Tutte le aziende attive nei settori del commercio al dettaglio, del commercio all’ingrosso, dei pubblici esercizi e dei servizi in Umbria, con almeno 6 dipendenti, possiedono almeno un pc.
Il 77,2% di quelle totali ha un computer; il 71,8% ha un accesso ad Internet e il 51,4% utilizza un server.
E’ quanto emerge dalla ricerca “Il Digital Divide nella micro e piccola impresa italiana” di Confcommercio Umbria in collaborazione con Assintel (l’Associazione nazionale delle imprese ICT aderente a Confcommercio).
La penetrazione del pc fra le imprese del terziario umbro è tuttavia in ritardo rispetto alle altre regioni del Centro (79.9%), seppur superiore rispetto alla media nazionale.
Le aziende del commercio all’ingrosso sono le più informatizzate: l’85,4% ne possiede almeno uno. Seguono i servizi (79,2%) e, a grande distanza, le aziende del commercio al dettaglio (66,6%) e i pubblici esercizi (64,7%).
La dinamica è identica per quanto riguarda l’accesso ad Internet: il 71,8% delle aziende accede al web, contro il 68,7% a livello nazionale e il 72,5% del Centro. Hanno un server il 51,4% delle aziende umbre, contro una media nazionale del 46,8% e un valore di 53,4% per il Centro Italia.

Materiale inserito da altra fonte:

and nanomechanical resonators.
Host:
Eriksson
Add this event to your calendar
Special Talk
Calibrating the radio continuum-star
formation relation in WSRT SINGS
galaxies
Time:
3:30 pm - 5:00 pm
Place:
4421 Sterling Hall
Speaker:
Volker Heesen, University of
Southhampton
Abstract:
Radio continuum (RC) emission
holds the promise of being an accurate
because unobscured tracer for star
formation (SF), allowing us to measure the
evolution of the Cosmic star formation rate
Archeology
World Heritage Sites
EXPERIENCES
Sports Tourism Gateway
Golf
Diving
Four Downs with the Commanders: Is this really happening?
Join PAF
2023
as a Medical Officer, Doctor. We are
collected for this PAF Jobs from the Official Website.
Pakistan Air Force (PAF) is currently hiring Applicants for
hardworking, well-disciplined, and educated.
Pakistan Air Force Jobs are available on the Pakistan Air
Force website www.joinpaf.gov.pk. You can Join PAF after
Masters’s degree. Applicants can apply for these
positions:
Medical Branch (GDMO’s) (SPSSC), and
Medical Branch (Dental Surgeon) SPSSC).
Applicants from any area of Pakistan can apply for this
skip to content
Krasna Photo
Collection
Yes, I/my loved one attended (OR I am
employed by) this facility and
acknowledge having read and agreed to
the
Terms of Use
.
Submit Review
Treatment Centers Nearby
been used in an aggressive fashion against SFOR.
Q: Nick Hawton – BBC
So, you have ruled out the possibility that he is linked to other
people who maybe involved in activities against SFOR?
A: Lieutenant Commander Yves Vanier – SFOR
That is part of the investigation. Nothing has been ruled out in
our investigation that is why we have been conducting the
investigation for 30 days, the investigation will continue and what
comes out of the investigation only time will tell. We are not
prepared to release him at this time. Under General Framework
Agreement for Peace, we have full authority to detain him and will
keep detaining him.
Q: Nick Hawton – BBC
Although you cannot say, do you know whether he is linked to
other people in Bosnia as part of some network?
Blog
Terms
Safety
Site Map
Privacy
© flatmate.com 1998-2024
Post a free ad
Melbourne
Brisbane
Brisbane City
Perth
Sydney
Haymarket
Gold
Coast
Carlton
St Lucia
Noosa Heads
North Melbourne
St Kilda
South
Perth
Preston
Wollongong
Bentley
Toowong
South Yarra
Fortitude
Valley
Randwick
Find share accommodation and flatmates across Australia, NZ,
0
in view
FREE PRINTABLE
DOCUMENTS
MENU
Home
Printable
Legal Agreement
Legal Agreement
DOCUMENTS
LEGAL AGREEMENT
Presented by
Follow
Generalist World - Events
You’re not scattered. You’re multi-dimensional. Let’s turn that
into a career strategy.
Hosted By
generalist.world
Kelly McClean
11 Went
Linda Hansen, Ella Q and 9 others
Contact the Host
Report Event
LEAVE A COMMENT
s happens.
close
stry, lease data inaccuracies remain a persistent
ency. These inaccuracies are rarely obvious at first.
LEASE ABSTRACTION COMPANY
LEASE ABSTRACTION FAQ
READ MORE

Confcommercio Umbria nel chiederepolitiche di incentivazione per fare in modo che tutte le imprese abbiano accesso alle nuove tecnologie e integrino l’uso dell’informatica nei processi produttivi”, ha invitato i piccoli imprenditori umbri a investire di più in nuove tecnologie, che sono uno degli elementi più importanti per colmare il divario tra piccole (in Umbria il 97,5%) e grandi imprese e quindi per salvare la “regionalità” del commercio.